Raid Nato su un ospedale di Medici senza Frontiere in Afghanistan

Pessima notizia sul fronte medio orientale: un raid Nato ha colpito per sbaglio un ospedale di Medici senza Frontiere a Kunduz City. Un attacco aereo che “potrebbe avere causato danni collaterali ad una struttura medica della città“, come ha detto il portavoce delle forze Usa in Afghanistan, colonnello Brian Tribus.

Un breve comunicato riferisce che “è stata realizzata alle 2,15 contro individui che minacciavano la forza“. Nel raid hanno, tuttavia, perso la vita tre operatori umanitari, mentre altri 30 sono dispersi. “Il personale presente sta lavorando senza tregua per fare tutto il possibile per garantire la sicurezza dei pazienti e del personale dell’ospedale“, affermano esponenti di Medici senza Frontiere, “Siamo profondamente scioccati da questo attacco, dall’uccisione di membri del nostro staff e di pazienti e dai gravi danni inflitti alla sanità di Kunduz. Non sappiamo ancora quale sia il bilancio delle vittime, ma la nostra squadra medica sta fornendo l’aiuto di emergenza, curando i pazienti ed il personale di MSF feriti e cercando di contare le persone decedute. Rivolgiamo un appello a tutte le parti a proteggere la sicurezza delle strutture mediche e del personale che vi lavora”. Quando si è verificato il bombardamento nell’ospedale erano presenti 105 pazienti con i loro famigliari e 80 membri dello staff nazionale e internazionale di Msf.
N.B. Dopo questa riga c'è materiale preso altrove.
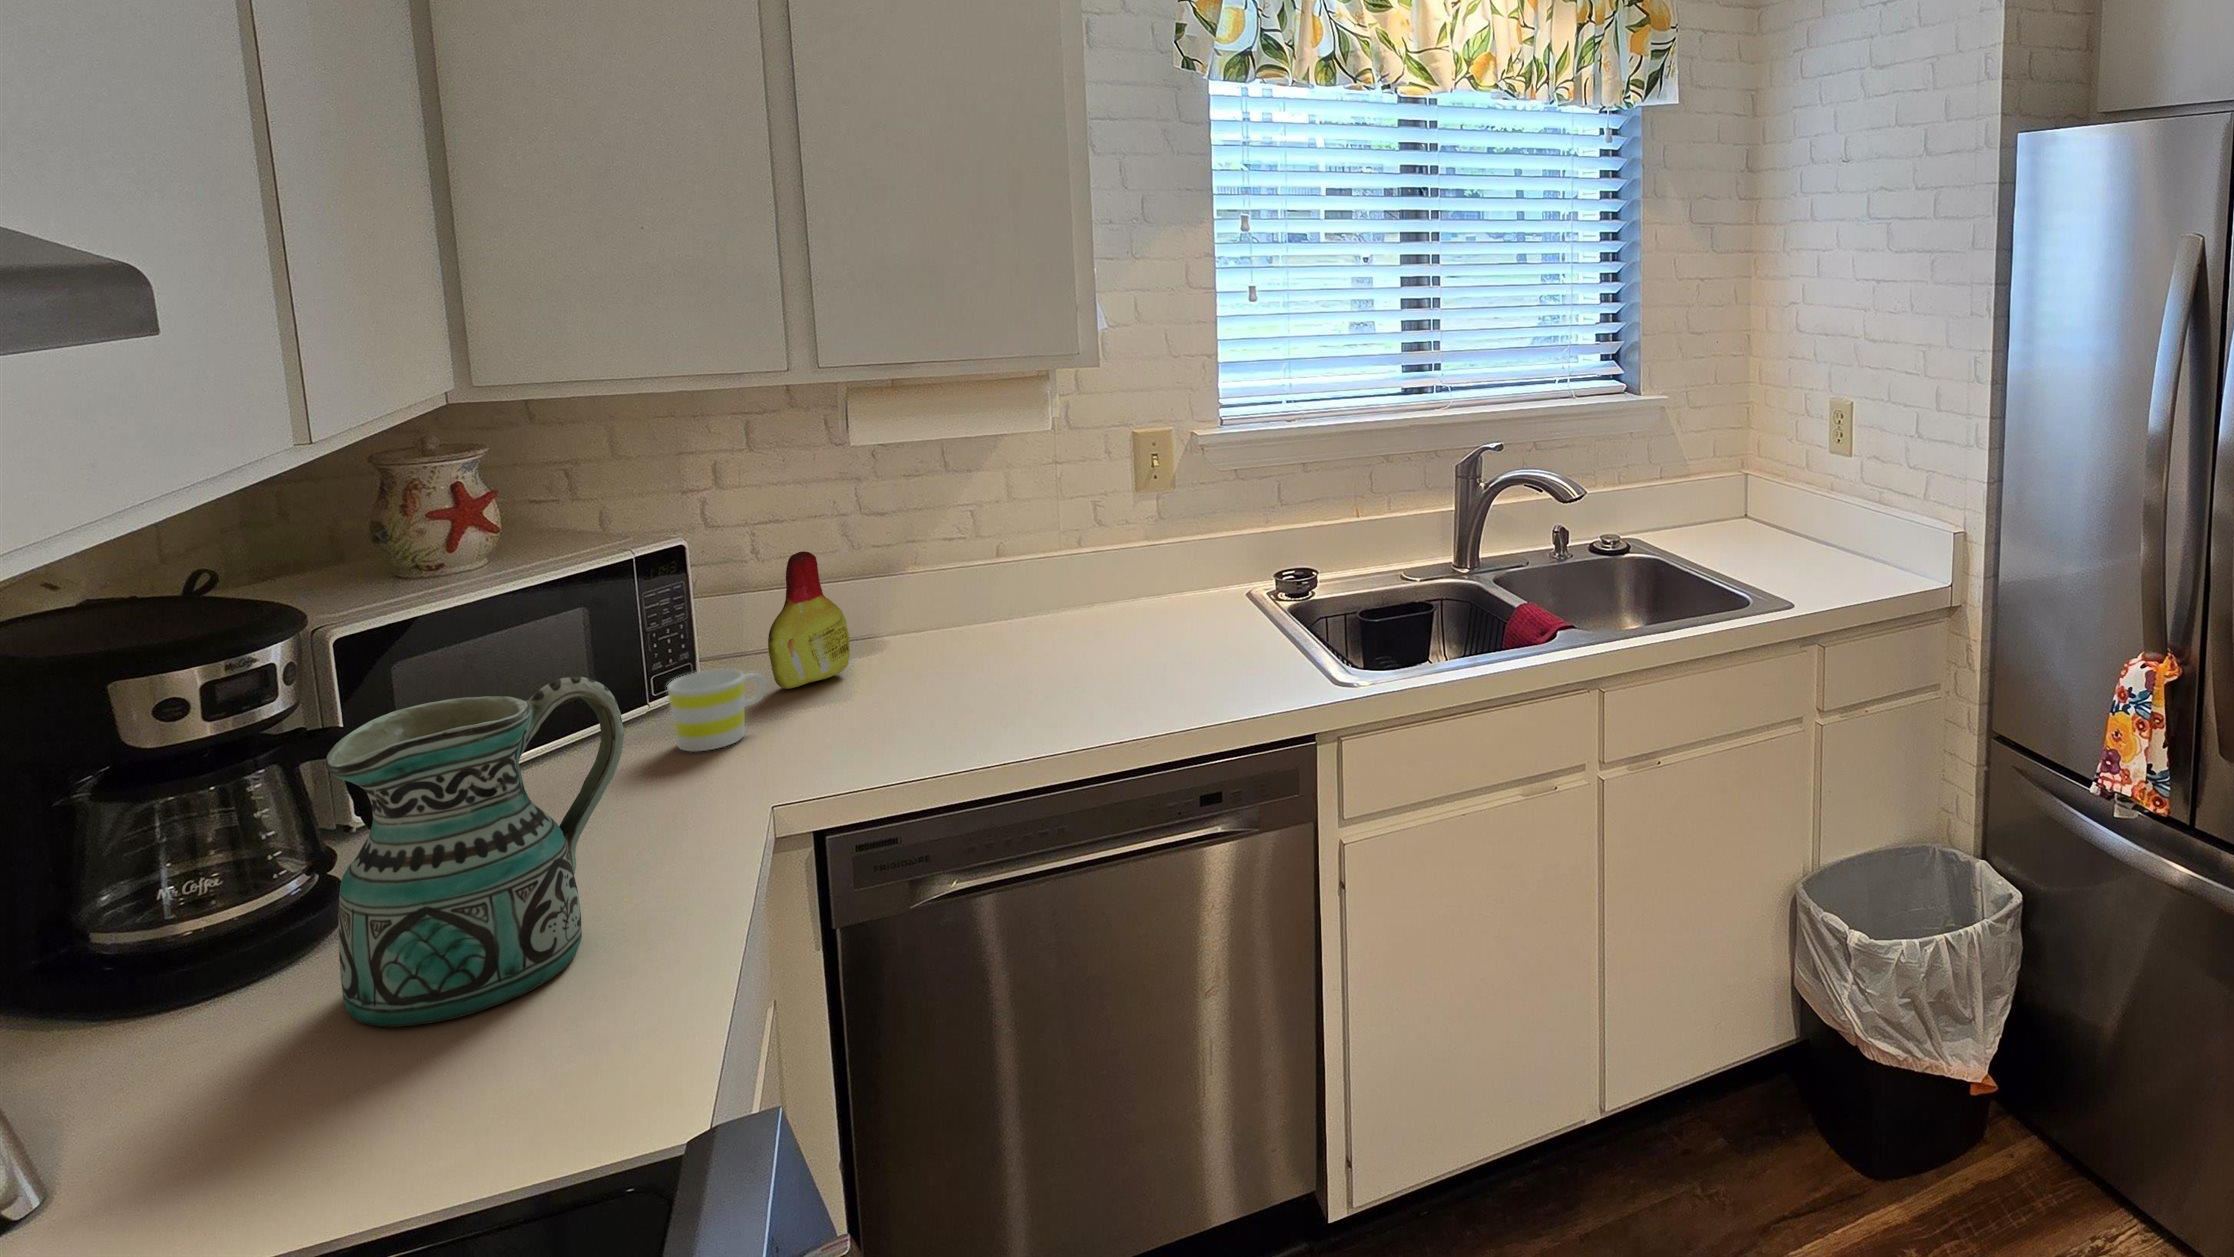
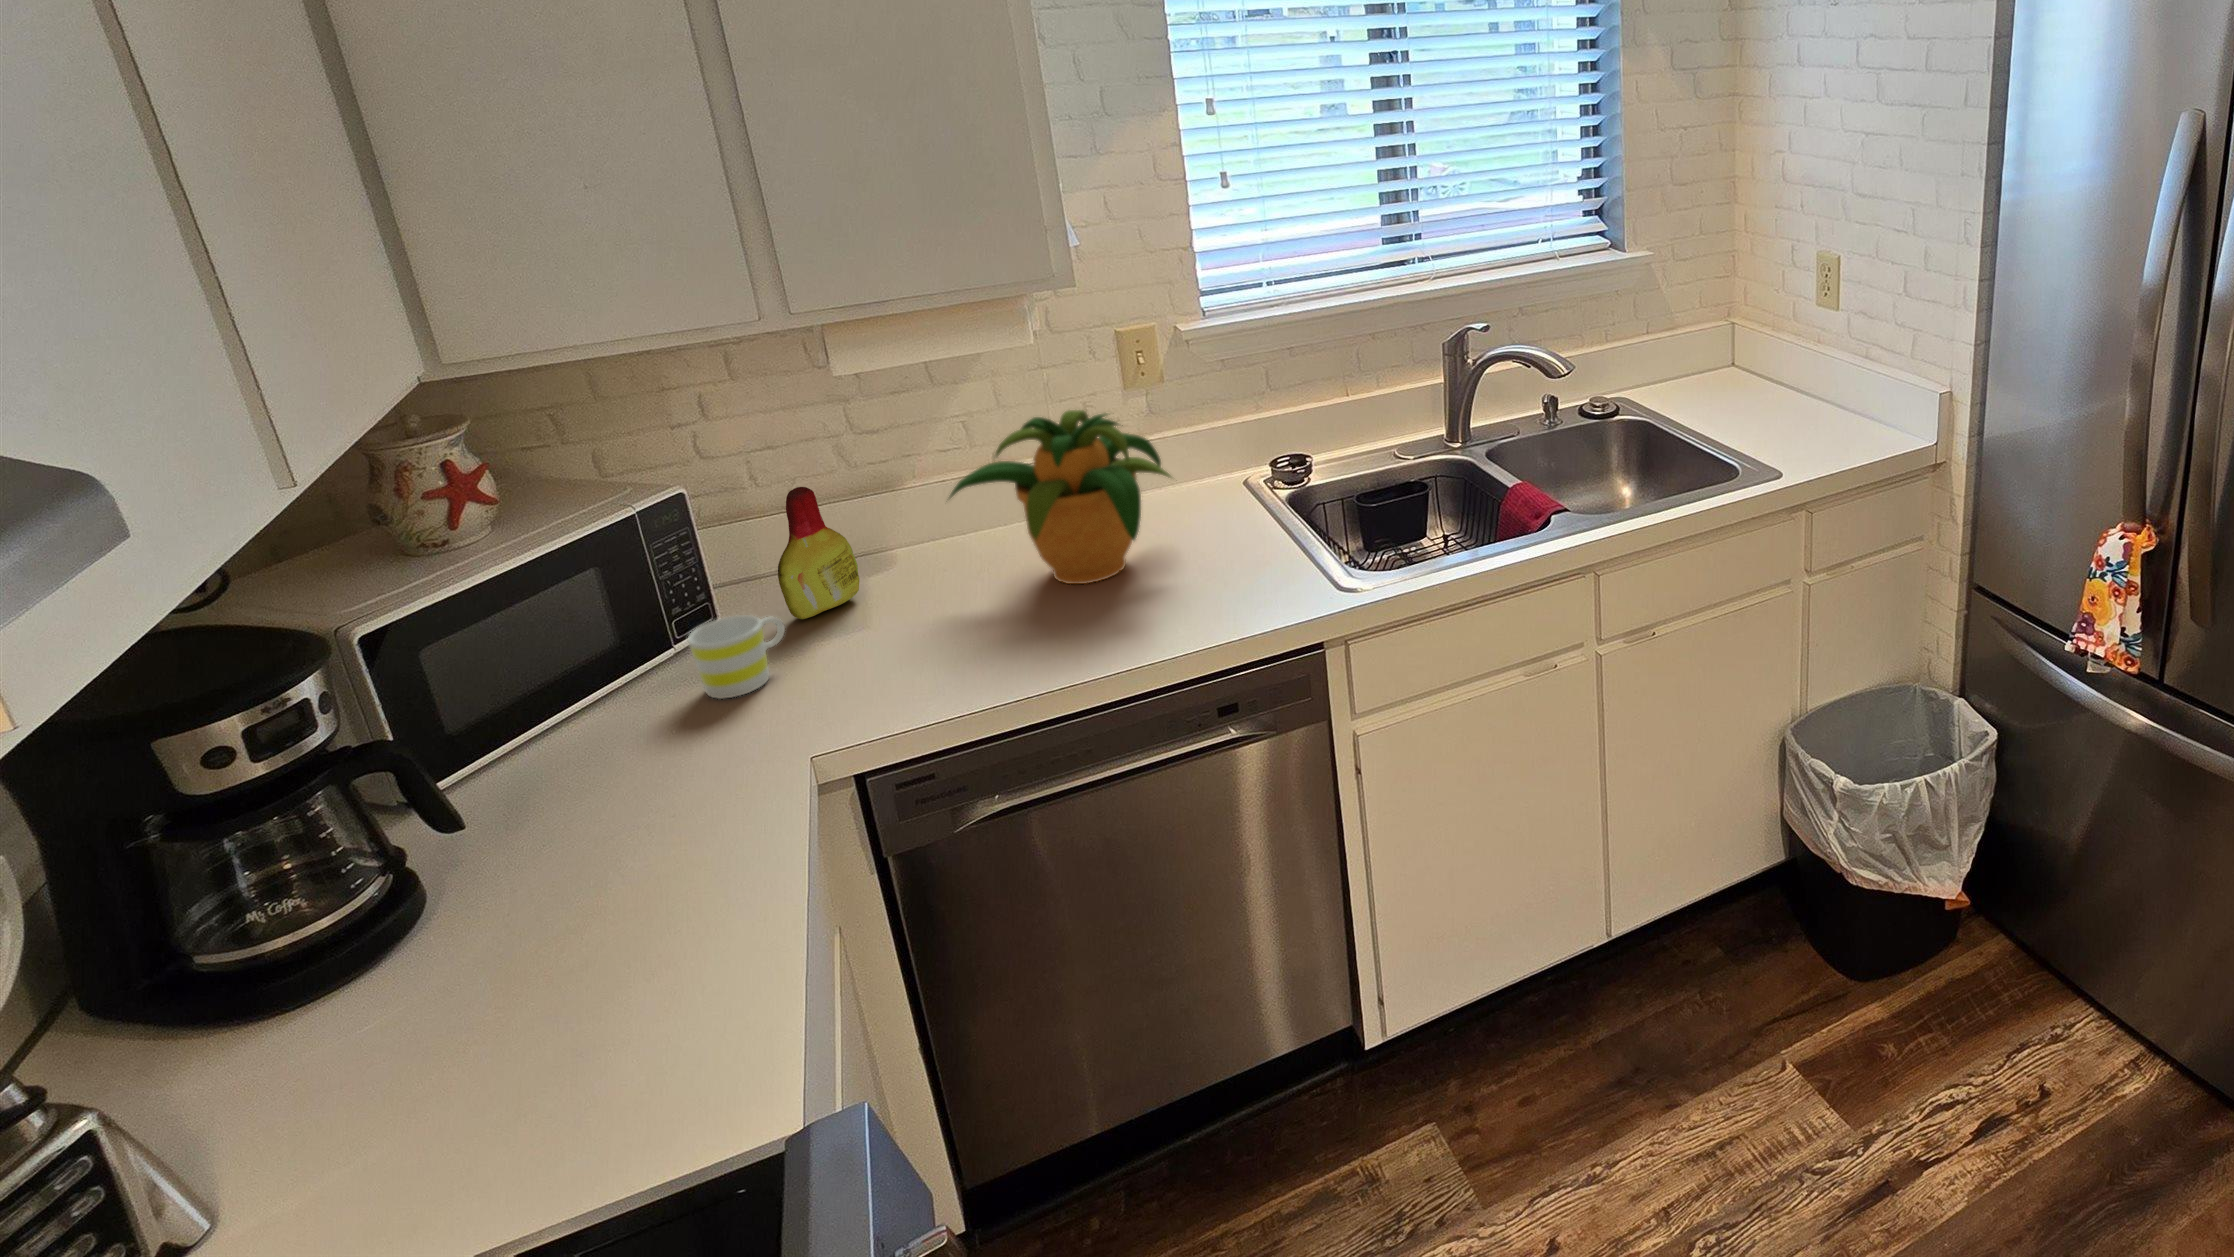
potted plant: none [945,493,1180,671] -> present [950,410,1171,584]
ceramic pitcher: present [325,677,624,1027] -> none [381,686,660,1027]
I talebani non hanno perso l’occasione per attaccare gli americani, criticando pesantemente oggi “il selvaggio attacco” da parte delle forze americane dell’ospedale, dove sono stati “martirizzati decine di medici, infermiere e pazienti“. L’Emirato islamico dell’Afghanistan, riferisce il portavoce Zabihullah Mujahid, “condanna questo crimine americano“. Questo gesto, si dice ancora, rivela agli afghani e al mondo “la natura spietata ed ipocrita degli invasori e dei loro mercenari”.